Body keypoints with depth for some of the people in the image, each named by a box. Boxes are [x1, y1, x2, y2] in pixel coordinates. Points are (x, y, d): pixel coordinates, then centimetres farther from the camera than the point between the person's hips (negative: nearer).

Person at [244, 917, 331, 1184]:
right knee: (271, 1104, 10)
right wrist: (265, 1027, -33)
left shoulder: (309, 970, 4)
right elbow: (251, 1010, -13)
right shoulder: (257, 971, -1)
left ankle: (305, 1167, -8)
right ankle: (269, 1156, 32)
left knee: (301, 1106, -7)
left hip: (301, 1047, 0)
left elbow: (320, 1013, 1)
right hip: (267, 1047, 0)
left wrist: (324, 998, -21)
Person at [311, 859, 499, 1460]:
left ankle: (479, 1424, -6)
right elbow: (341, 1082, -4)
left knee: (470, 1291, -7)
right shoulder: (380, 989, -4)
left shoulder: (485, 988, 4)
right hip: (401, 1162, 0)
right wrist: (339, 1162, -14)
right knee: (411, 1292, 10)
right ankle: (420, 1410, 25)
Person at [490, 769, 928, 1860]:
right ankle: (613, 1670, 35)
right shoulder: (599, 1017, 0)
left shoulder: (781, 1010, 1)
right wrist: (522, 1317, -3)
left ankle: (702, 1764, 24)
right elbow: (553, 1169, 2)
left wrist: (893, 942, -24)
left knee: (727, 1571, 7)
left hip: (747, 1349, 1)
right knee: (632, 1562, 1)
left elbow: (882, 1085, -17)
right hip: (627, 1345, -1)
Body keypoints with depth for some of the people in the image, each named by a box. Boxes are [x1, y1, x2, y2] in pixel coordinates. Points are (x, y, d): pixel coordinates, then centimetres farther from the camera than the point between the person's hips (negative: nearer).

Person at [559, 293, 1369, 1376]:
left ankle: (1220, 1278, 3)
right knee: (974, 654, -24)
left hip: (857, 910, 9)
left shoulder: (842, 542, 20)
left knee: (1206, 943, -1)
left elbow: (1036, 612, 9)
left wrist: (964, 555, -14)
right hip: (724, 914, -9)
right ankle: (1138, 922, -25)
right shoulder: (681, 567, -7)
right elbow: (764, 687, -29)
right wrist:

Exercise directions: Reproduce all of the records above verbatim, line for line, in their original order.

Answer box:
Body keypoints with depth for some of the people in the image, each named by a box. Boxes are [x1, y1, x2, y2] in pixel coordinates. Points are (x, y, d): pixel coordinates, then centimetres farther from the camera than the point between the person's hips (negative: nearer).

Person at [244, 917, 331, 1184]:
right knee: (271, 1104, 10)
right wrist: (265, 1027, -33)
left shoulder: (309, 970, 4)
right elbow: (251, 1010, -13)
right shoulder: (257, 971, -1)
left ankle: (305, 1167, -8)
right ankle: (269, 1156, 32)
left knee: (301, 1106, -7)
left hip: (301, 1047, 0)
left elbow: (320, 1013, 1)
right hip: (267, 1047, 0)
left wrist: (324, 998, -21)
Person at [311, 859, 499, 1460]:
left ankle: (479, 1424, -6)
right elbow: (341, 1082, -4)
left knee: (470, 1291, -7)
right shoulder: (380, 989, -4)
left shoulder: (485, 988, 4)
right hip: (401, 1162, 0)
right wrist: (339, 1162, -14)
right knee: (411, 1292, 10)
right ankle: (420, 1410, 25)
Person at [490, 769, 928, 1860]:
right ankle: (613, 1670, 35)
right shoulder: (599, 1017, 0)
left shoulder: (781, 1010, 1)
right wrist: (522, 1317, -3)
left ankle: (702, 1764, 24)
right elbow: (553, 1169, 2)
left wrist: (893, 942, -24)
left knee: (727, 1571, 7)
left hip: (747, 1349, 1)
right knee: (632, 1562, 1)
left elbow: (882, 1085, -17)
right hip: (627, 1345, -1)
Body keypoints with depth for some of the people in the image, each named by a box. Boxes are [x1, y1, x2, y2] in pixel coordinates. Points are (x, y, d): pixel coordinates, then centimetres farther from the camera than the point between the person's hips (negative: nearer).

Person at [559, 293, 1369, 1376]:
left ankle: (1220, 1278, 3)
right knee: (974, 654, -24)
left hip: (857, 910, 9)
left shoulder: (842, 542, 20)
left knee: (1206, 943, -1)
left elbow: (1036, 612, 9)
left wrist: (964, 555, -14)
right hip: (724, 914, -9)
right ankle: (1138, 922, -25)
right shoulder: (681, 567, -7)
right elbow: (764, 687, -29)
right wrist:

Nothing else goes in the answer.